# Pedal Triangles

# By: Summer Brown

### What is a pedal triangle?

### Let triangle ABC be any triangle. Let
point P be any point in the plane. Construct the perpendiculars
to the sides of triangle ABC through point P. The intersections
of the perpendiculars with the sides of triangle ABC form three
vertices of a new triangle, called the Pedal Triangle for Pedal
Point P.

###

### In the example below, the pedal triangle
for triangle ABC with peal point P is shown in pink.

###

### In this investigation, I will explore
what happens to the pedal triangle if the pedal point P is the
centroid, incenter, orthocenter, or circumcenter of triangle ABC.

###

### Some questions worth investigating are:

### 1. When does the pedal triangle remain
inside the original triangle?

### 2. What is the relation between the
original triangle and the pedal triangle?

## Centroid

### Let the pedal point P be the centroid
of triangle ABC. In these pictures, the original triangle is in
yellow and the pedal triangle in pink.

###

### The pedal triangle seems to remain inside
triangle ABC when triangle ABC is acute or right. When triangle
ABC is obtuse, the pedal triangle does one of two things: it remains
completely inside triangle ABC, or one vertex reaches slightly
outside of the original triangle.

###

###

### I did not find any relation between
the original triangle and the pedal triangle.

## Incenter

### Let point P be the incenter of triangle
ABC.

###

### In all cases, whether triangle ABC is
acute, right, or obtuse, the pedal triangles always remains inside
the triangle.

###

### One observation to make is that the
incircle of triangle ABC is the circumcircle of the pedal triangle.
This is because the pedal point is the incenter. To find the vertices
of the pedal triangle, you must construct the perpendiculars from
the pedal point to each side of triangle ABC. The segment formed
from the pedal point to the foot of the perpendicular are radii
of both the incircle of triangle ABC and the circumcircle of the
pedal triangle. Thus, since the circles have the same center and
radii, they are concurrent.

###

### Another observation is made when the
angle bisectors (dashed lines) of triangle ABC are drawn in. The
angle bisectors intersect each side of the pedal triangle at each
respective midpoint. Click
here to see a proof and explore with the GSP sketch.

###

## Orthocenter

### Let point P be the orthocenter H of
triangle ABC.

###

### In all cases, the pedal triangle is
equal to the orthic triangle of triangle ABC.

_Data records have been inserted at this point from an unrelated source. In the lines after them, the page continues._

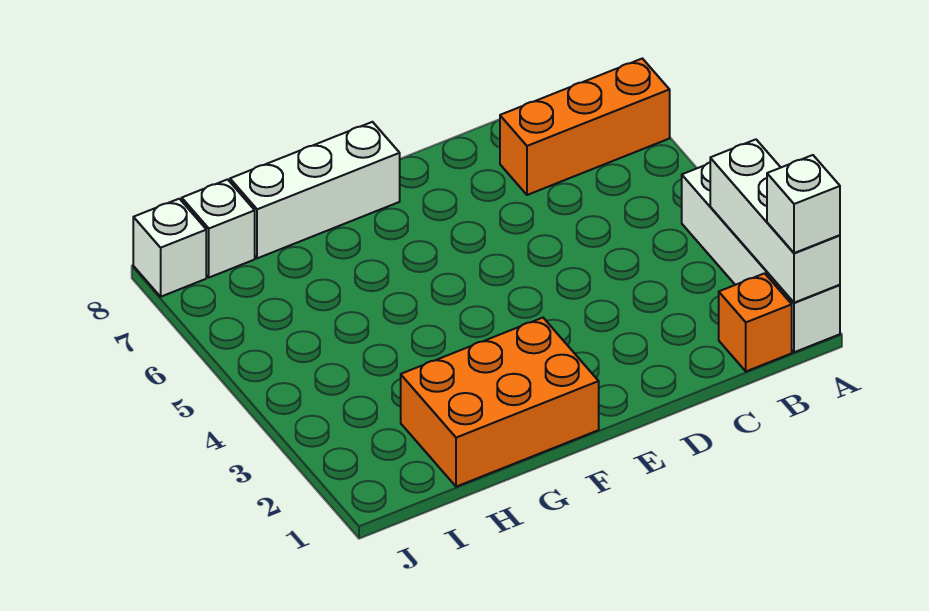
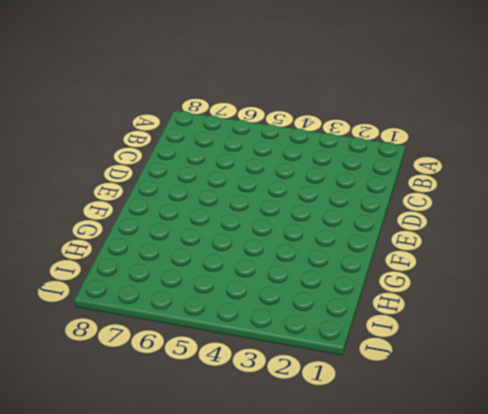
none -> white 1x4 brick [682,163,840,352]
none -> orange 1x3 brick [500,59,670,195]

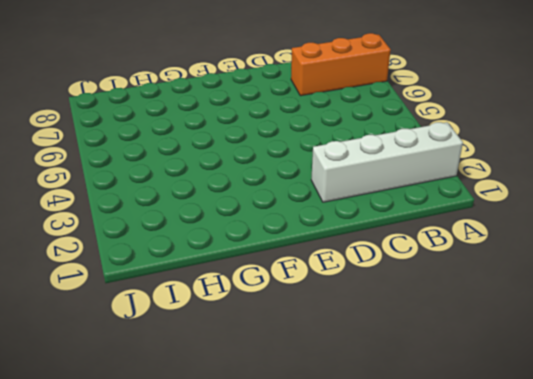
white 1x4 brick [311,122,463,202] -> white 1x4 brick turned to [682,163,840,352]
none -> orange 1x1 brick [719,273,792,371]
none -> orange 2x3 brick [401,318,599,487]

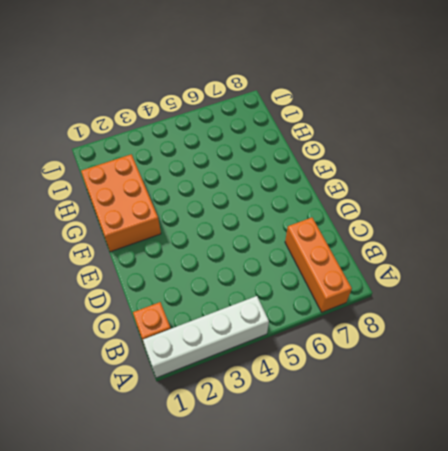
none -> white 1x3 brick [230,122,400,258]
none -> white 1x1 brick [182,179,255,277]

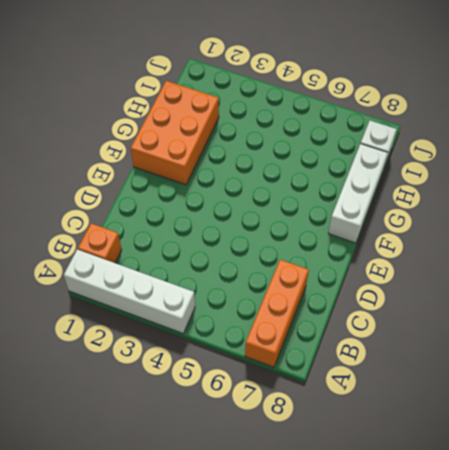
none -> white 1x1 brick [133,199,206,297]
none -> white 1x3 brick [710,139,840,303]

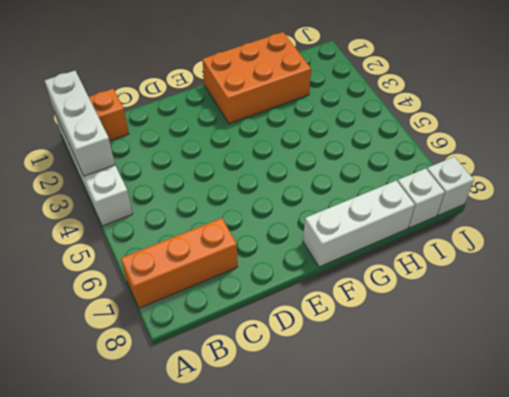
none -> white 1x1 brick [767,155,840,253]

### If triangle ABC is acute, then the pedal
triangle remains inside triangle ABC.

###

### If triangle ABC is right, then the pedal
triangle is a straight line, or a degenerate triangle. The pedal
point H lies on the vertex of the right angle.

### If triangle ABC is obtuse, then the
pedal triangle moves outside of triangle ABC. Also, the pedal
point no longer remains inside triangle ABC. As the obtuse angle
becomes greater, the pedal point moves farther and farther away
from triangle ABC.

###

### Another interesting observation is that
when triangle ABC is equilateral, the pedal triangle also becomes
equilateral. In fact, the pedal triangle will always have an area
one-fourth the size of triangle ABC when it is equilateral. Click here for a proof of this observation.

###

## Circumcenter

### Let point P be the circumcenter of triangle
ABC.

###

### The pedal triangle will always remain
inside triangle ABC, even if P moves outside of triangle ABC.

###

### The pedal triangle is equal to the medial
triangle of triangle ABC.

### In all cases, the ratio of the area
of triangle ABC to the pedal triangle is 4 to 1. Also, the ratio
of the respective perimeters is 2 to 1.

### Triangle ABC is divided into 4 congruent
triangles, with the pedal triangle being one of these. Thus, the
pedal triangle makes up one-fourth of the area of triangle ABC.

### The pedal triangle is similar to triangle
ABC with sides having lengths 1/2 the lengths of triangle ABC.